Esteemed Photographer Brian Harris Obituary: A Life Behind the Lens
The photojournalist B. Harris, who passed away at the age of 73 from cancer, left school at 16 to work as a courier, and eventually became among the most esteemed British photojournalists of his generation.
A Global Career
He journeyed across the globe as a freelance or a employee for Fleet Street publications, documenting such events as the collapse of the Berlin Wall, famine in Ethiopia and Sudan, the Troubles in Northern Ireland, war zones in the Balkan region and across Africa, the aftermath of the Falklands conflict and several US election campaigns. Additionally, he produced lyrical landscapes of the countryside around his home county of Essex home.
By his own calculation he took over 2m images, averaging 100 a day, but he made that count several years ago. He kept sharing archive and new images each day on online platforms up to a short time before his death, and had been arranging to give a talk on his life and work.Memorable Assignments
Stories from a turbulent career included an costly business class flight in 1991 to attend the funeral in India of the slain politician Rajiv Gandhi, where he fainted from heatstroke and pneumonia and was treated with ice that had been used to preserve the body.
His 1983 images of the then Labour party leader Neil Kinnock with his wife, Glenys, toppling into the tide on Brighton beach were published across multiple columns of a leading page, and are often reprinted as a hideous example of staged photo hubris. His 2016 memoir, ... And Then the Prime Minister Hit Me, took the title from an exasperated John Major hitting him with a folded briefing paper.
Career Milestones
He became the Times’ youngest ever staff photographer when he joined the paper in 1976, at the age of 26, and was based around the world for almost ten years, including coverage of the end of the internal conflict in Rhodesia (now Zimbabwe). He later stepped down over what he saw as censorship of his most powerful images of starvation in Africa.
In 1986 Harris was made head photographer as the team was put together to launch a new newspaper. He was instrumental in forming the style of journalistic photography that the paper was famous for, helping set new standards for news photography and broadsheet design, in striking images filling front and back pages. Among numerous awards, he was honoured as the industry-recognised photographer of the year in 1990 for his work in eastern Europe documenting the fall of communism.

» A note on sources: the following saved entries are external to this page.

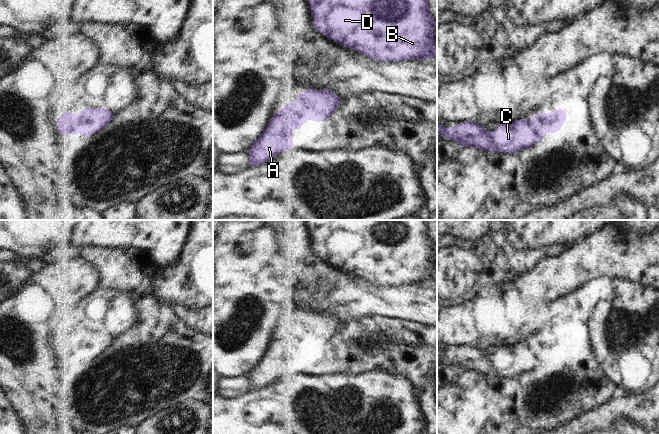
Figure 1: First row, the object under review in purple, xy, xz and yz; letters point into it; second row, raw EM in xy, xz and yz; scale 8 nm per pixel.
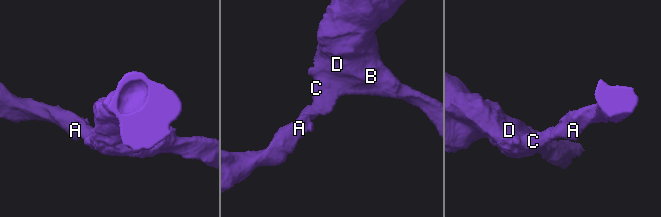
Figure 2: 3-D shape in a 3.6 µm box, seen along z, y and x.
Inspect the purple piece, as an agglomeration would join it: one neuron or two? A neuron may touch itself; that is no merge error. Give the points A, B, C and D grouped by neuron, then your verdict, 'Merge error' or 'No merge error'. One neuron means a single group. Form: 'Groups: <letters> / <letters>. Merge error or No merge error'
Groups: A B C D. No merge error

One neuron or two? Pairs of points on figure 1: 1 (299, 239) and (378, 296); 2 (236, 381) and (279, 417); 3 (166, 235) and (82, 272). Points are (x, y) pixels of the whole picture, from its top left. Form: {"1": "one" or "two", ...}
{"1": "one", "2": "two", "3": "two"}

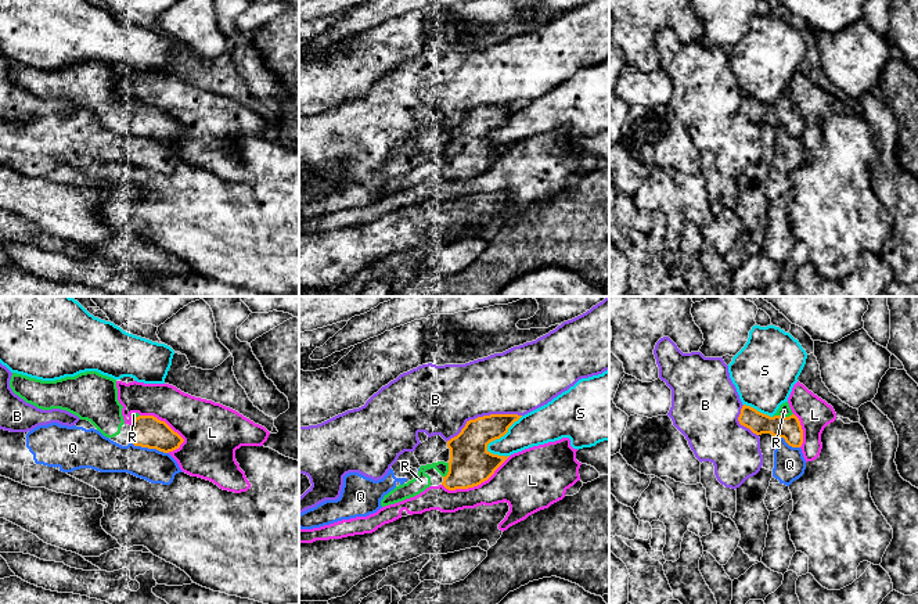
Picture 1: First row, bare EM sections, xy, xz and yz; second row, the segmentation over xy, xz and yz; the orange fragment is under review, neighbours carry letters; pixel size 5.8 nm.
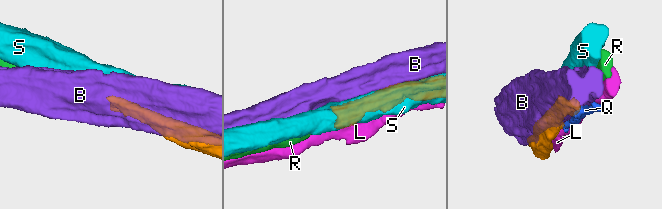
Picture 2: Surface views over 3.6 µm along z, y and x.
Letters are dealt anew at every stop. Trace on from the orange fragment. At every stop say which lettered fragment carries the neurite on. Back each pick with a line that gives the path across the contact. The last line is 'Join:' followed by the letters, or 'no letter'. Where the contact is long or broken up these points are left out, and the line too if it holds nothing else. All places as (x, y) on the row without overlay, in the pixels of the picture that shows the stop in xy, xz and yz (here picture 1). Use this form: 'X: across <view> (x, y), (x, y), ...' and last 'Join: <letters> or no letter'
Join: R

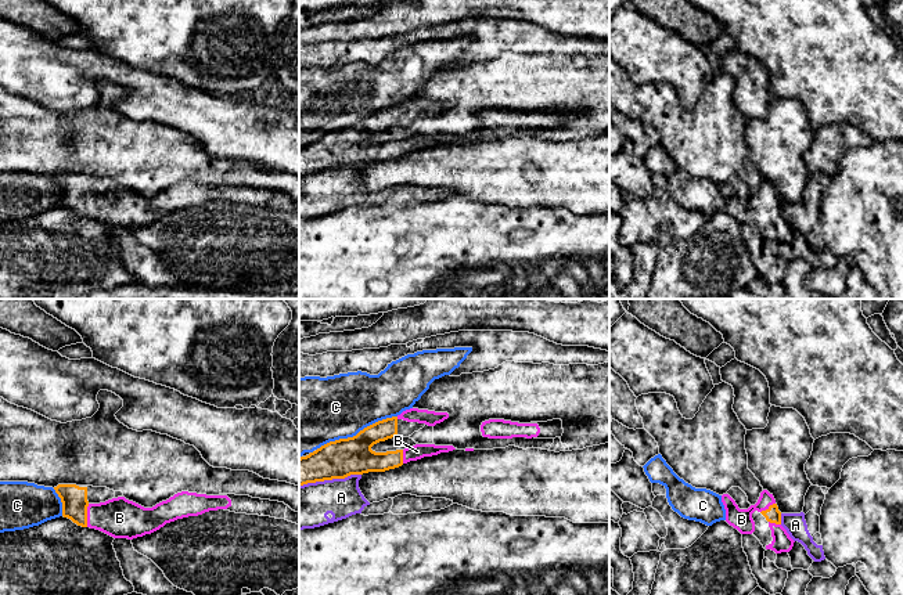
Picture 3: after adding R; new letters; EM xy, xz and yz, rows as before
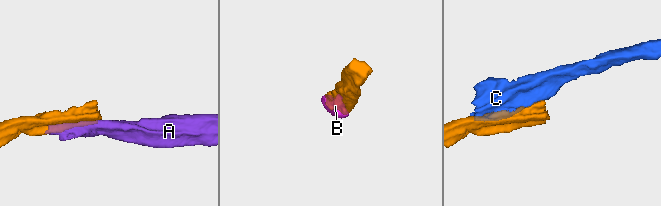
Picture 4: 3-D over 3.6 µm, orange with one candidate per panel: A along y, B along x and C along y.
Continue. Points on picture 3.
B: across xy (74, 188), (75, 194), (86, 205), (119, 208)
Join: B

He operated independently after being made redundant in 1999, and significant projects thereafter included a year spent capturing cemeteries across the world in 2006 for the war memorial organisation, which led to an exhibition launched in London – where he gave a private viewing to Queen Elizabeth II and the Duke of Edinburgh – and a moving book, Remembered.
Background and Beginnings
Harris was born in east London, to Dorothy and Leonard Harris, an technician who later helped his son build a photo lab in the garage. In the mid 1950s, the family moved farther east – and up in the world – to the Rise Park estate in Romford, Essex. Brian attended a local secondary modern school, acquiring practical skills in woodwork and metalwork, before departing at 16.
At a Fleet Street agency, he quickly advanced from messenger boy to photographer, and launched his working life at eastern London local papers before progressing to national publications.
Peers and Legacy
Other photographers, often outpaced by him, recalled his work as astonishing. A colleague, who worked with him in the initial stages, called him “a great and fearless photographer”, an inspiration to a cohort of junior colleagues. Tim Dawson, a union representative, said he “transformed the possibilities of news photography during newspapers’ last golden age”.
Personal Life
In 2001 Harris reconnected through a online service with Nikki, whom he had initially encountered as a three-year-old in primary school, and they became close companions through his final decades. After receiving his terminal diagnosis, they went on a driving tour in Europe, sharing sunny images of fine dining and good wine, and returning to significant sites including Dresden and Ypres.
His last task, finished a few weeks before his demise, was to donate his vast archive of five decades of work to a permanent home. Among his preferred archive images he commented on a youthful Harris consuming generous servings of wine with the actor Helen Mirren: “What a fortunate life I’ve had – no remorse and no ‘Must Do’s’”.
He was wed twice, each union concluded with divorce.
He is remembered by Nikki, his son Jacob, from his second marriage, Nikki’s daughter, Holly, and by his sister, Jan.